Coaching and analysis
We leverage a dataset with 40 million hours of wearable knowledge sampled from over 60,000 individuals in the course of the interval from March to Might 2024. The dataset was completely anonymized or de-identified to make sure that participant info was eliminated and privateness was maintained. Topics wore a wide range of Fitbit and Google Pixel smartwatches and trackers and consented for his or her knowledge for use for analysis and growth of recent well being and wellness services. The themes have been requested to self-report intercourse, age, and weight.
To pre-train LSM-2, we make use of the AIM SSL method launched within the earlier part. AIM implements a masked reconstruction coaching goal, and learns to know knowledge that’s naturally lacking, and impute knowledge that’s artificially masked. This unified framework permits LSM-2 to study the underlying construction (together with missingness) inherent in wearable sensor knowledge.
We curate a set of downstream duties to guage the pre-trained mannequin, utilizing meta-data that was collected alongside the sensor alerts for the needs of analysis and growth. These embrace person annotated actions from a set of 20 totally different classes (corresponding to working, snowboarding, kayaking and enjoying golf) and self-reported diagnoses of hypertension and nervousness. These knowledge have been break up into fine-tuning and analysis units the place knowledge from every particular person was solely in both the tuning or the analysis set and never each. Knowledge from people used within the pretraining stage was additionally not included within the fine-tuning or analysis phases.

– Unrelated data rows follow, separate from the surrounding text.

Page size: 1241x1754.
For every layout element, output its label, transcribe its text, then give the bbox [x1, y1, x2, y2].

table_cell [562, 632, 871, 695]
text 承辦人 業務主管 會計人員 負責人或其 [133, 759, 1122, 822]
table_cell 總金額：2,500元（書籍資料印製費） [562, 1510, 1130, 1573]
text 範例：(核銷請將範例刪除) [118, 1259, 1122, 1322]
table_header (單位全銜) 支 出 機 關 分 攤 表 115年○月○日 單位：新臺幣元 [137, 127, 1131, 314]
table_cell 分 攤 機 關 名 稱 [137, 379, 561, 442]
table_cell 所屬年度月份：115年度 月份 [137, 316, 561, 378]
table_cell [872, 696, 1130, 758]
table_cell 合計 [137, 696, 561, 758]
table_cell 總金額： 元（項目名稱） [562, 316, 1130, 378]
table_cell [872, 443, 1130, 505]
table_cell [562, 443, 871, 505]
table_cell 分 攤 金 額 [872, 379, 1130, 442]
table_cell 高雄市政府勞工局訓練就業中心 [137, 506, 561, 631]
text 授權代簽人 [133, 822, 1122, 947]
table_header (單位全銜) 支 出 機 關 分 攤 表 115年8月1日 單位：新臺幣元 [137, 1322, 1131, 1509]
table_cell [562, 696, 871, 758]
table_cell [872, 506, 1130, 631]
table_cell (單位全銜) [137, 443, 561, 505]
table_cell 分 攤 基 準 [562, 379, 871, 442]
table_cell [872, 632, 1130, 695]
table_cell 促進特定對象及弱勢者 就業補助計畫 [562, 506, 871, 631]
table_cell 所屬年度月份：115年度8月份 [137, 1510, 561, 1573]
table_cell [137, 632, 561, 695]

The generative capabilities of LSM-2 are evaluated via the duties of random imputation, temporal interpolation, temporal extrapolation (forecasting), and sensor imputation, described in our LSM-1 work.
The utility of the LSM-2 embeddings are evaluated by way of linear probe on a variety of discriminative duties. Particularly we gauge the applicability of the LSM-2 embeddings to the duties of binary hypertension classification, binary nervousness classification, and 20-class exercise recognition. We consider LSM-2’s capacity to mannequin physiology by way of age and BMI regression duties.